The cause of the crash of Air France flight 447 has not been determined (and likely won't be for some time). The most likely cause is related to the turbulence in the area at the time of the crash, but other possibilities have been suggested -- including, surprisingly, meteor strike. That certainly seems far-fetched as a cause, but John Conway at the Discover Magazine blog Cosmic Variance does some back-of-the-envelope calculations to check on the likelihood of a meteor striking an aircraft.
The math is pretty simple. There are about 3,000 meteors a day of the requisite mass to strike Earth, or about 125 an hour. (Check the article for the sources of this and other such estimates.) Meteors strike the Earth at supersonic speeds, so from the meteor's point of view an aircraft is essentially stationary. This means the chance a meteor (entering at a random point on the globe) hits a given aircraft is determined by the fraction of the Earth's surface covered by the aircraft: about 5.7x10-13 for an average airliner. This is the probability of one aircraft being struck by one meteor. Air France 447 had planned flight time of about 11 hours, over which period 1375 meteors would be expected to fall. So the chance it would have been struck by a meteor during this flight (as calculated by R using the Poisson Distribution) is:
> 1-ppois(0,5.7e-13*1375)
[1] 7.8375e-10
So, about 1 in a billion, give or take. Turbulence is looking like a much more likely cause. Besides, as Phil Plait has noted, this is likely an over-estimate because meteors quickly slow down to terminal velocity, and so a jetliner is more likely to strike a meteor than the other way around. A lower effective surface profile from a head-on collision ... probably need some kind of volumetric calculation ... err ... too hard. But 1 in a billion is a safe upper bound.
But as we've noted before, if you observe an unlikely process enough times and/or for long enough, the chance of it ever happening can become surprisingly likely. Instead of asking about AF447 in particular, let's ask another question: what are the chances that in the next 20 years any aircraft will be struck by a meteor. Assuming, of course, air traffic levels stay constant, meteors are supersonic, entry distribution and flight distributions are uniform -- ok, there are a million assumptions, but it's an interesting back-of-the envelope calculation.

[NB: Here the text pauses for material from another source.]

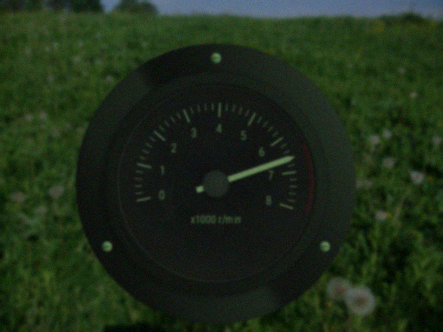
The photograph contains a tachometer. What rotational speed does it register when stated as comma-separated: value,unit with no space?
6600,rpm
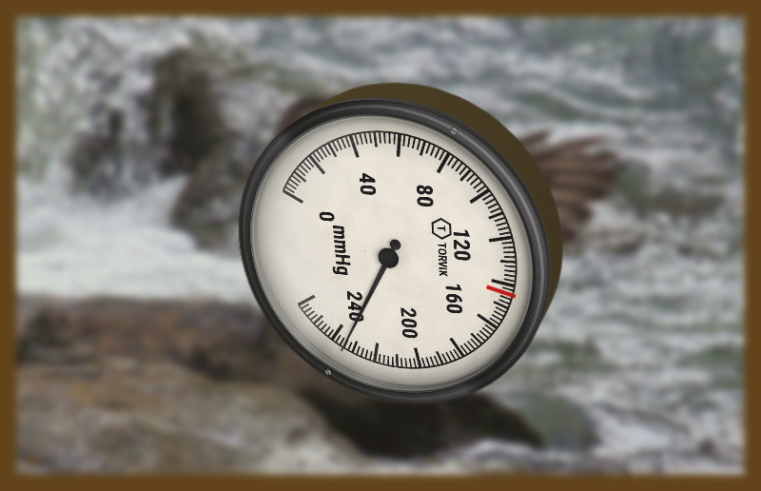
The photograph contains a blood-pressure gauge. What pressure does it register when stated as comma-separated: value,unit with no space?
234,mmHg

Here goes: at any given time, airliners cover 2 billionths of the Earth's surface. There are 125 meteors an hour, each with probability 2x10-9 of striking some airplane. In 20 years, that's about 22 million independent possible impact events. The chance that every one of those meteors misses every airplane is:
> ppois(0,2e-9*22e6)
[1] 0.956954
In other words, there's about a 4.3% chance of a meteor strike on at least one airliner in the next 20 years. (John Conway used a different calculation but came to a similar result.) That's surprisingly large. To repeat: this is almost certainly an over-estimate, and applies not to a single flight but cumulatively to all flights over a 20-year period. Furthermore, there have been no documented cases of a meteor striking an aircraft so far, so even if it did occur we have no idea what kind of damage it would cause, or even if it would lead to a crash. But it's significant enough that it can't be ruled out next time there's an unexplained air crash incident.